On 10 August 2007 the Delimitation Commission issued an order, retaining Nagapattinam as a constituency reserved for Scheduled Castes. Initial drafts for delimitation had the Nagapattinam Lok Sabha constituency abolished, but in the final decision the constituency remained. After delimitation the communist influence in Nagapattinam decreased, as the Mannargudi segment (with strong CPI and AIADMK influences) was removed from the Nagapattinam Lok Sabha constituency.

In the 2009 Indian general election Nagapattinam again had the lowest number of candidates in Tamil Nadu (7). Apart from the water crisis, two key concerns in the constituency were price rises and insufficiencies in electric power supply. A.K.S. Vijayan of DMK retained the seat with 48.48% of the votes, followed by M. Selvarasu of CPI with 42.20% and M. Muthukumar of DMDK with 6.73%.

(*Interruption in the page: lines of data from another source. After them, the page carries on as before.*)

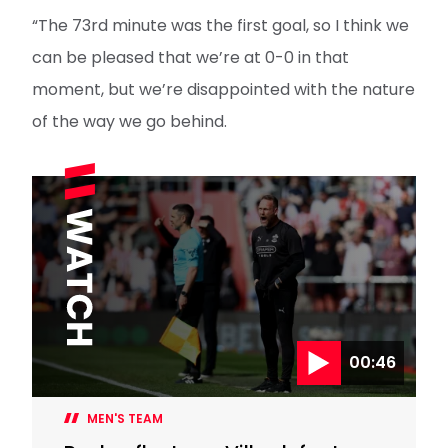
“The 73rd minute was the first goal, so I think we
can be pleased that we’re at 0-0 in that
moment, but we’re disappointed with the nature
of the way we go behind.
00:46
MEN'S TEAM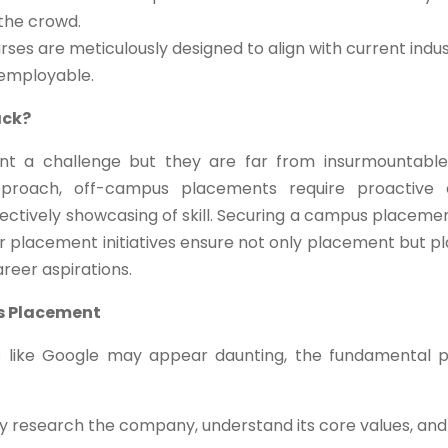
 the crowd.
ses are meticulously designed to align with current indus
 employable.
ack?
t a challenge but they are far from insurmountable
pproach, off-campus placements require proactive 
effectively showcasing of skill. Securing a campus placeme
ur placement initiatives ensure not only placement but p
areer aspirations.
s Placement
s like Google may appear daunting, the fundamental p
 research the company, understand its core values, and 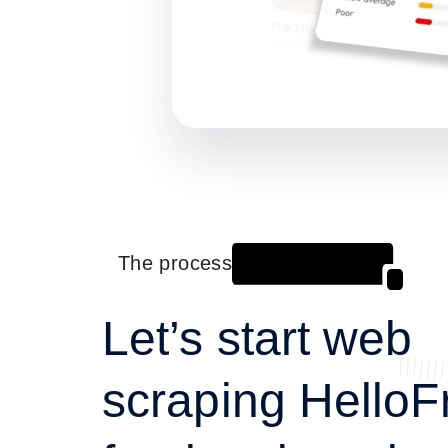
The process
Let’s start web
scraping HelloF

Nine candidates contested the Nagapattinam seat in the 2014 Indian general election. CPI contested the Nagapattinam seat without support from neither AIADMK nor DMK for the first time since 1962. Nagapattinam the sole seat in central Tamil Nadu contested by CPI. The party nominated G. Palanisamy, four-time state legislator of Thiruthuraipoondi assembly constituency. His main contenders were Dr. K. Gopal of AIADMK and A.K.S. Vijayan from DMK. Dr. K. Gopal won the seat with 46.06%, followed by 34.81% for A.K.S. Vijayan. Whilst the performance of CPI and CPI(M) candidates in Tamil Nadu in 2014 was generally far below expectations of the left parties, G. Palanisamy managed to come in third place in Nagapattinam with votes in double digits (9.58%).